SAN FRANCISCO – JPMorgan Chase and at least four other financial institutions were hacked recently in a series of coordinated attacks, a federal law enforcement official told USA TODAY.
The source, who was not authorized to comment publicly, said investigators believe Russian hackers were the source of the attacks. What is less clear is whether the attacks were prompted by U.S. sanctions against the Russian government.
The sophisticated cyberattack resulted in the loss of sensitive data, Bloomberg.com said, citing security experts.
Companies "of our size unfortunately experience cyberattacks nearly every day," JPMorgan spokeswoman Trish Wexler said in a statement without confirming the reports. "We have multiple layers of defense to counteract any threats and constantly monitor fraud levels."
FBI spokesman Paul Bresson said the agency is "working with the United States Secret Service to determine the scope of recently reported cyber attacks against several American financial institutions."
Hackers broke into the networks of the banks, where they siphoned data, including account information.
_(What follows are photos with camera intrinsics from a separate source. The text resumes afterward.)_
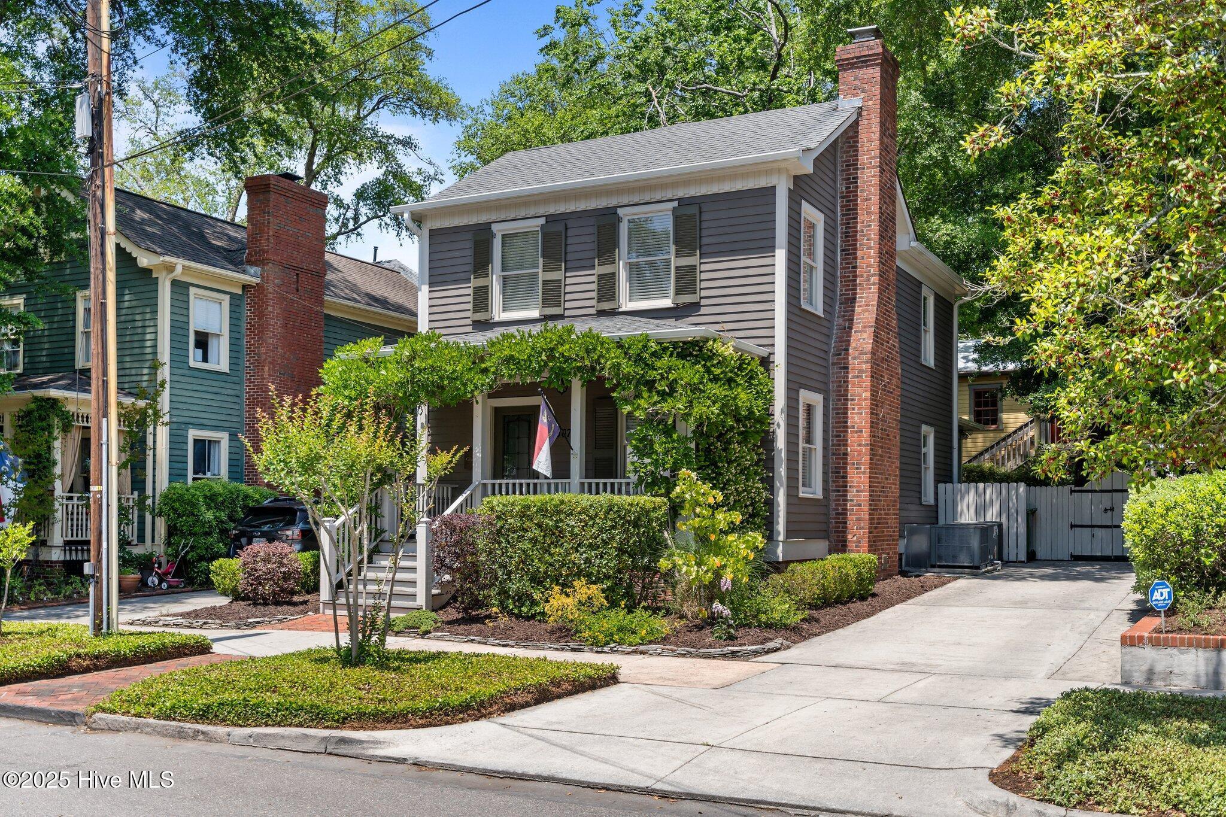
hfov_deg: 54.4
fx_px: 1192
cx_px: 613
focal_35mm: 35
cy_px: 408
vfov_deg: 37.8
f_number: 4
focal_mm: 35
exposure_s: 1/1250
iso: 250
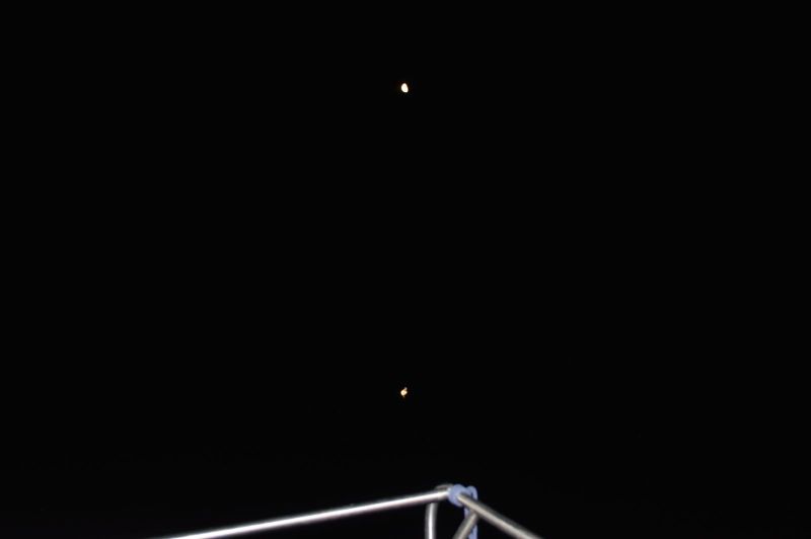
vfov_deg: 34.2
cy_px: 270
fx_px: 878
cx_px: 406
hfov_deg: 49.6
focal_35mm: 39
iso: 200
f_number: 4.2
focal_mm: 26
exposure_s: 1/30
Several security firms are conducting digital forensics of the breached computer networks, The New York Times reported.
It remains unknown whether the digital intruders were financially motivated or part of an espionage campaign.
"The ability to overcome the typical financial defense-in-depth strategy outlined by JPMorgan points to capabilities that go beyond criminal activity and are in the realm of nation state capabilities," said security expert Phil Lieberman, CEO of Lieberman Software.
A report on The Wall Street Journal's website said particulars about the incident — when it began, whom it impacted and its potential costs — were unclear.
Though there's no indication the two are linked, computer security firm Proofpoint on Aug. 21 reported a large-scale computer attack campaign targeting JP Morgan Chase customers.
The Sunnyvale, Calif.-based company reported multiple examples of a credential phishing campaign in which authentic-looking e-mails encouraged users to click a link to see a secure message from JP Morgan.
When they did, they were asked to enter their credentials. The Web page was hosted on a server in Moscow and installed a so-called Trojan-program onto their computer, allowing the attackers to compromise the user's computer
Proofpoint identified several other active campaigns that appeared to be run by the same attackers, each of which attempted to install the same Trojan software.